Summarizing Data

In-class example

Here’s the code we’ll be using in class. Download it and store it with the rest of your materials for this course. If simply clicking doesn’t trigger download, you should right-click and select “save link as…”

Summarize

Let’s load the libraries.

# libraries
library(tidyverse)
library(nycflights13)
library(fivethirtyeight)

Say we want to take the average of a variable in our dataset. summarize() can help us do that.

Say we wanted to know how late in departure is the average flight in our dataset and what’s the latest a flight has ever been?

## on average, how late are flights in departing?
flights %>%
  summarise(avg_late = mean(dep_delay, na.rm = TRUE),
            most_late = max(dep_delay, na.rm = TRUE))
## # A tibble: 1 × 2
##   avg_late most_late
##      <dbl>     <dbl>
## 1     12.6      1301

Not the na.rm = TRUE above and what happens if you remove it. The problem is there are missing values (NA) in our data, and R can’t take the average of a bunch of numbers where some are missing. na.rm = TRUE tells R to ignore those missing numbers and use only the complete observations.

Summarize + group_by()

Say we wanted to know how average departure delays vary across airlines. Conceptually, this means taking the average of departure delays for each airline in the dataset separately. We can do this by combining group_by() and summarise().

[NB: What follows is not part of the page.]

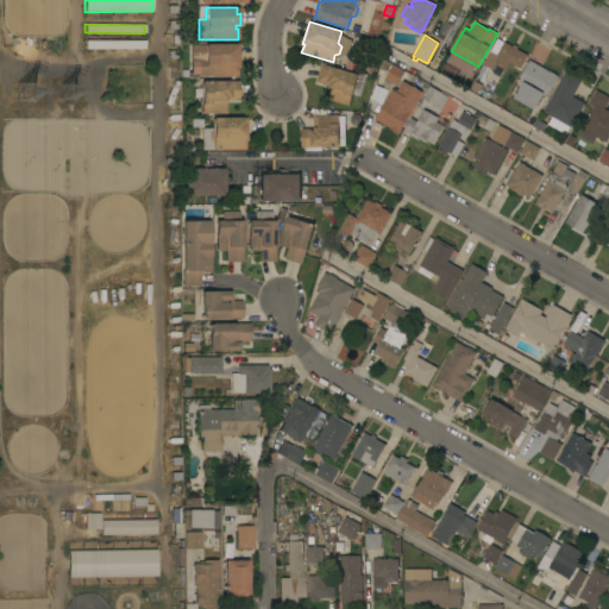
[(520,68),(514,64),(513,67),(510,66),(512,64),(508,62),(504,69),(495,64),(494,67),(485,62),(497,38),(513,46),(514,44),(518,46),(516,49),(527,55),(520,68)]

# what if we wanted to know these statistics
## for each month in our dataset?
carrier_late = flights %>%
  group_by(carrier) %>%
  summarise(avg_late = mean(dep_delay, na.rm = TRUE),
            most_late = max(dep_delay, na.rm = TRUE))


# make a plot
ggplot(carrier_late, aes(x = carrier, y = avg_late)) +
  geom_col() +
  coord_flip()

The Bob Ross example

Happy tree?

bob_ross %>%
  summarise(prop_tree = mean(tree, na.rm = TRUE))
## # A tibble: 1 × 1
##   prop_tree
##       <dbl>
## 1     0.896

Clouds over time?

bob_clouds = bob_ross %>%
  group_by(season) %>%
  summarise(prop_clouds = mean(clouds, na.rm = TRUE))

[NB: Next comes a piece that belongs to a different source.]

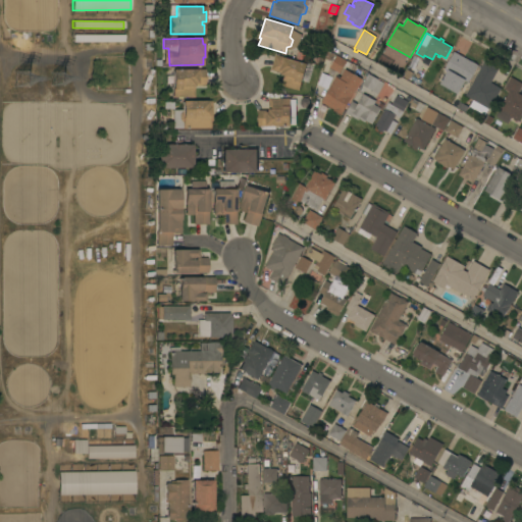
[(478,65),(469,82),(465,80),(458,94),(440,84),(448,70),(445,68),(455,52),(478,65)]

ggplot(bob_clouds, aes(x = season, y = prop_clouds)) + geom_line()

snowy mountain?

bob_ross %>%
  filter(mountain == 1) %>%
  summarise(snowiness = mean(snowy_mountain, na.rm = TRUE))
## # A tibble: 1 × 1
##   snowiness
##       <dbl>
## 1     0.681
bob_ross %>%
  group_by(mountain) %>%
  summarise(snowiness = mean(snowy_mountain, na.rm = TRUE))
## # A tibble: 2 × 2
##   mountain snowiness
##      <int>     <dbl>
## 1        0     0    
## 2        1     0.681

Steve ross?

bob_ross %>%
  group_by(steve_ross) %>%
  summarise(lake_chance = mean(lake, na.rm = TRUE))
## # A tibble: 2 × 2
##   steve_ross lake_chance
##        <int>       <dbl>
## 1          0       0.339
## 2          1       0.909

The flying etiquette example

Middle arm rest?

middle_arm_rests = flying %>%
  group_by(two_arm_rests) %>%
  tally() %>%
  mutate(percent = n/sum(n))

ggplot(middle_arm_rests, aes(x = percent, y = two_arm_rests)) +
  geom_col()

Unruly children?

nasty_kids = flying %>%
  group_by(children_under_18, unruly_child) %>%
  tally() %>%
  mutate(p_unruly = n/sum(n))

ggplot(nasty_kids, aes(x = unruly_child, y = p_unruly, fill = children_under_18)) + geom_col(position = "dodge")